§ 待析文本
»»
基于明胶软胶囊的诸多缺陷,非明胶软胶囊囊壳的制备引起越来越多研究者的关注。如利用改性明胶——酰化明胶可避免胶囊壳交联的发生;也可使用经化学改性或酶改性的淀粉为囊材以避免交联的发生;利用羟丙甲基纤维素制备的软胶囊可减少胶囊壳中的水分进入内容物中;通过不同种类、不同比例的食用胶进行组合可得到具有特定物理性状软胶囊壳,如可选用卡拉胶、结冷胶、黄原胶、魔芋胶等;海藻酸盐也可作为囊材,其可以与大部分的二价金属离子发生离子交换,生成凝胶化的褐藻酸盐。
在此基础上,本发明人根据阴道给药环境、明胶软胶囊囊壳的缺陷、药物自身特点开发了一种不易在贮存过程中发生交联且能够在少量酸性阴道液中快速崩解的阴道软胶囊囊壳。
发明内容
本发明涉及一种稳定的、快速崩解的阴道软胶囊囊壳。
««
§ 数据集
»»
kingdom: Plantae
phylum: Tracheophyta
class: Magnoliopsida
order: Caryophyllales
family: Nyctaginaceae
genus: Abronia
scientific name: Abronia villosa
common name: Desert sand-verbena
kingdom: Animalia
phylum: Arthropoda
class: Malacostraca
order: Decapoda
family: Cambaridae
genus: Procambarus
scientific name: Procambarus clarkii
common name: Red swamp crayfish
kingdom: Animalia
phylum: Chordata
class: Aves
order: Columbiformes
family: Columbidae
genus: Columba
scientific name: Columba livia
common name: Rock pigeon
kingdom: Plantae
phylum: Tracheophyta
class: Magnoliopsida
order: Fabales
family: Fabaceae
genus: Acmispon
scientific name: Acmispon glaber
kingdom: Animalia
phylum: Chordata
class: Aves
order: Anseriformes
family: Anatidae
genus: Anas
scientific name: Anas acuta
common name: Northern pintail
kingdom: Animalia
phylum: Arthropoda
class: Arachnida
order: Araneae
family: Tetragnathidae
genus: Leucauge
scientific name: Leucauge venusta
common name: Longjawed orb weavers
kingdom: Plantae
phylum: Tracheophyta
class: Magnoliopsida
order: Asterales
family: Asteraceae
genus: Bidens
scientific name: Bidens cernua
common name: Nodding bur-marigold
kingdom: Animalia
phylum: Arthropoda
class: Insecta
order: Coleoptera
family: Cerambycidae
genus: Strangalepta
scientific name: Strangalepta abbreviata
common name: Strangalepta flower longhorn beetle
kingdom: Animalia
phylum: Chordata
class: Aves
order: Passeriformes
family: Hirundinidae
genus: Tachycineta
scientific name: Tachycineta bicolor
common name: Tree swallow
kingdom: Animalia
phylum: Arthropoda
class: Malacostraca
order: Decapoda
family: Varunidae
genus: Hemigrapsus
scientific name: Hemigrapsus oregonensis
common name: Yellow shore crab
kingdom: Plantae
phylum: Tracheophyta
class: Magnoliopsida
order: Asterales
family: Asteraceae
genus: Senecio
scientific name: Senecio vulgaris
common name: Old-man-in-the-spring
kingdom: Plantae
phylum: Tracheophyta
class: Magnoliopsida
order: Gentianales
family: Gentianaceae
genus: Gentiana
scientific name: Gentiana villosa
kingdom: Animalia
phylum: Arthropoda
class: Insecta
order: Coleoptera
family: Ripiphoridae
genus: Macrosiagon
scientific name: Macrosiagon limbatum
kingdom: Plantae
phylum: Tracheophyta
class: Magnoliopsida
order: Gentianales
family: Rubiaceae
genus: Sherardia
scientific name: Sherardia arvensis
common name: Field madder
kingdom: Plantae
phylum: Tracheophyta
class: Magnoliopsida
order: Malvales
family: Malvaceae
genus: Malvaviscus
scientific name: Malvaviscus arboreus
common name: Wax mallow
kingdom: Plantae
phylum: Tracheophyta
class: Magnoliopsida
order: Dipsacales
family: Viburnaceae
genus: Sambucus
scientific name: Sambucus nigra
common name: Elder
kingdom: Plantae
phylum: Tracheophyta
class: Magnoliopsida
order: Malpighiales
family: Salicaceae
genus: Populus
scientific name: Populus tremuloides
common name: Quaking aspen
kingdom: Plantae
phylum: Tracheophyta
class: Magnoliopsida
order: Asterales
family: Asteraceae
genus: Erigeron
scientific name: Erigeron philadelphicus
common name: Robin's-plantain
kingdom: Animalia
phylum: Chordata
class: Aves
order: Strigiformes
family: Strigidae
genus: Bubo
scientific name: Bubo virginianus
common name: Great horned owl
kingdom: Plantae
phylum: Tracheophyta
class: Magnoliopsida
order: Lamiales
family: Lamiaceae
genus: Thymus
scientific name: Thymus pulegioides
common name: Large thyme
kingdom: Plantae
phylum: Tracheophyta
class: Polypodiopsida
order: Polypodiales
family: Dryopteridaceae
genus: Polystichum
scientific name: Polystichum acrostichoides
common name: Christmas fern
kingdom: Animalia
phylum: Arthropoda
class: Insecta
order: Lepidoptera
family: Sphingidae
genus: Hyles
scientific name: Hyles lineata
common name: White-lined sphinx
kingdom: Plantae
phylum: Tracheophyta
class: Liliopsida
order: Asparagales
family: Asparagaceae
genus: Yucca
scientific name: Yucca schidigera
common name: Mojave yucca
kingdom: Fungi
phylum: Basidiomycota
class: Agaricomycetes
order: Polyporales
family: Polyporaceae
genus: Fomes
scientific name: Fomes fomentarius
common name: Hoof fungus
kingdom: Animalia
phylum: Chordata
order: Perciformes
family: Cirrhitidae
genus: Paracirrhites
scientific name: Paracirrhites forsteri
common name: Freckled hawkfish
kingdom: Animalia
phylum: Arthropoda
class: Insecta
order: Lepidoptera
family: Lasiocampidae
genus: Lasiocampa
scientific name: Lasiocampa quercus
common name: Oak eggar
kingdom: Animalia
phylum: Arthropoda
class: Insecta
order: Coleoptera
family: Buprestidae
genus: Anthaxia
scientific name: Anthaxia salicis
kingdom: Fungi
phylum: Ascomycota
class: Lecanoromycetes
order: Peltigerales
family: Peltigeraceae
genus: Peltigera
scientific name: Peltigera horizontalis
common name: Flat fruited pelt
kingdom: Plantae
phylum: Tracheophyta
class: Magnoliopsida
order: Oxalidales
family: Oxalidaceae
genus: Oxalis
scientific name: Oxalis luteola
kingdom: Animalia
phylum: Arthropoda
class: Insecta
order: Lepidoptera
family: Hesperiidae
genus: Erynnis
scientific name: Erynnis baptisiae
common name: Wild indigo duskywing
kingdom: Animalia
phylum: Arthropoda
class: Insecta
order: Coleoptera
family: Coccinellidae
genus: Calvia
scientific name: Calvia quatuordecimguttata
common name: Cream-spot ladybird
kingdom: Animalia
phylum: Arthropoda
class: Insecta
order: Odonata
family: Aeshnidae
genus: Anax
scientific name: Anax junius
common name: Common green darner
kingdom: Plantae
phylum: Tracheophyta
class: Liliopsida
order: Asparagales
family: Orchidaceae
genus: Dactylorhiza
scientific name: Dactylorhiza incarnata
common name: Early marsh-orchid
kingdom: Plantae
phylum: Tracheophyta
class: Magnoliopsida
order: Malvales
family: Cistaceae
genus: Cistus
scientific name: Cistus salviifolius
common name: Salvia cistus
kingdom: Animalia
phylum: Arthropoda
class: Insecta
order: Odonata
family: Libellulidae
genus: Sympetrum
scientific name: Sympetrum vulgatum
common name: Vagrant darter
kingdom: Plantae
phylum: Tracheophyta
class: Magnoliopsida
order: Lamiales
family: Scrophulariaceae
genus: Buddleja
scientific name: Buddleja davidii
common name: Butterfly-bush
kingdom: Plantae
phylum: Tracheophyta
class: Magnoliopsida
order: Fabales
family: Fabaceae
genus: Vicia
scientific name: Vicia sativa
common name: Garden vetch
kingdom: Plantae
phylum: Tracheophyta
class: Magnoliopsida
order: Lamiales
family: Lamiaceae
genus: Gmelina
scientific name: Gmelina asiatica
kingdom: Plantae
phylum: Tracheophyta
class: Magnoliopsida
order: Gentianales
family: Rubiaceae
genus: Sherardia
««
§ 待办事项
A: 请把软胶囊囊壳这段文字中，以含有“基于明胶软胶囊的诸多缺陷,非”的词句开头、以“中快速崩解的阴道软胶囊囊壳。”结尾的部分一字不差地写下来。
B: 按软胶囊囊壳这段文字的说法，利用羟丙甲基纤维素制备的软胶囊有什么好处？

§ 问题解答
A:
基于明胶软胶囊的诸多缺陷,非明胶软胶囊囊壳的制备引起越来越多研究者的关注。如利用改性明胶——酰化明胶可避免胶囊壳交联的发生;也可使用经化学改性或酶改性的淀粉为囊材以避免交联的发生;利用羟丙甲基纤维素制备的软胶囊可减少胶囊壳中的水分进入内容物中;通过不同种类、不同比例的食用胶进行组合可得到具有特定物理性状软胶囊壳,如可选用卡拉胶、结冷胶、黄原胶、魔芋胶等;海藻酸盐也可作为囊材,其可以与大部分的二价金属离子发生离子交换,生成凝胶化的褐藻酸盐。
在此基础上,本发明人根据阴道给药环境、明胶软胶囊囊壳的缺陷、药物自身特点开发了一种不易在贮存过程中发生交联且能够在少量酸性阴道液中快速崩解的阴道软胶囊囊壳。

B: 可减少胶囊壳中的水分进入内容物中。